● **OBJETIVO DEL EJERCICIO**:
Enumere todas las personas que se mencionan por su nombre en el texto sobre de Ángelis y Rosas.

● **TEXTO PARA ANALIZAR**:
┄┄┄┄┄┄
Recuerda Diego Tatián que Spinoza había dado en la adulación la clave de la servidumbre voluntaria, nudo secreto de toda opresión. Allí está el primer esbozo biográfico de Rosas, debido a de Ángelis, para probarlo. El elogio final (“hemos tenido que hacer un esfuerzo por no caer en la exageración que naturalmente inspira la contemplación de virtudes tan eminentes”) es más que elocuente. Pero hay también en sus posiciones un doble juego, una suerte de duelo implícito, donde la desconfianza nunca zanjada del dictador, que todo lo someterá a revisión personal (es sabido que corregía cada texto salido de su pluma hasta en los menores detalles, e incluso decidía sobre cuestiones de diagramación de la Gaceta Mercantil) obligaba al escriba a una estrategia sutil de seducción, en la que el fingimiento de una admiración no era inusual, y al uso de florilegios lingüísticos para poder eludir los filtros de la censura. Sarmiento, refiriéndose a él dirá que “hizo más mal y prolongó por más tiempo la agonía del país, porque el saber no es despreciable”. A su vez, de Ángelis ironizará de continuo en sus cartas sobre su imagen pública: “yo, ladrón, bandido, miserable, mazorquero”, escribe, no sin mechar desencantados párrafos sobre “esta nación tan desgraciada” en los que declara su deseo, nunca cumplido, de retorno a Europa.
┄┄┄┄┄┄
[Contenido transcrito de las páginas]
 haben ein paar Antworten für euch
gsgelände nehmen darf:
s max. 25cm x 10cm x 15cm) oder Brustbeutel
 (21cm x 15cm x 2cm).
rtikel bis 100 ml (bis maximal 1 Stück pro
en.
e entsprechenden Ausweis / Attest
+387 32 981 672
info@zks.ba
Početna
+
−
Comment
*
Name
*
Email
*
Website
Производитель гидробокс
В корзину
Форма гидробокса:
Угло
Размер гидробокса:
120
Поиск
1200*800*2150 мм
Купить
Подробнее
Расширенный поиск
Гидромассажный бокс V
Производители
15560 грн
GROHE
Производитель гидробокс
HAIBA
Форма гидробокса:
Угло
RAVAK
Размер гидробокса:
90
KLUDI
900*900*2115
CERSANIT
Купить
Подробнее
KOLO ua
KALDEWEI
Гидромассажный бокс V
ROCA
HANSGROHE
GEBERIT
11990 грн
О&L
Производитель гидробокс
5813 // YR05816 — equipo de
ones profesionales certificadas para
┄┄┄┄┄┄
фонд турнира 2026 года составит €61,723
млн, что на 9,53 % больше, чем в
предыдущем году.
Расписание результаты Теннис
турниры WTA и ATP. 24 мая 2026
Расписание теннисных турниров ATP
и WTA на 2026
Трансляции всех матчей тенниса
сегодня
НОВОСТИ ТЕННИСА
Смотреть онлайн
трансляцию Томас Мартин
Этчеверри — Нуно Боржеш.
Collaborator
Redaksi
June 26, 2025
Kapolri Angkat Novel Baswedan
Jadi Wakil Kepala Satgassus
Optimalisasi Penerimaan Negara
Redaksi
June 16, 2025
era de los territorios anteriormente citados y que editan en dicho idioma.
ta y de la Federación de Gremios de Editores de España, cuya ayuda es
┄┄┄┄┄┄
● **RESPUESTA ESPERADA**:
Diego Tatián, Spinoza, Rosas, de Ángelis, Sarmiento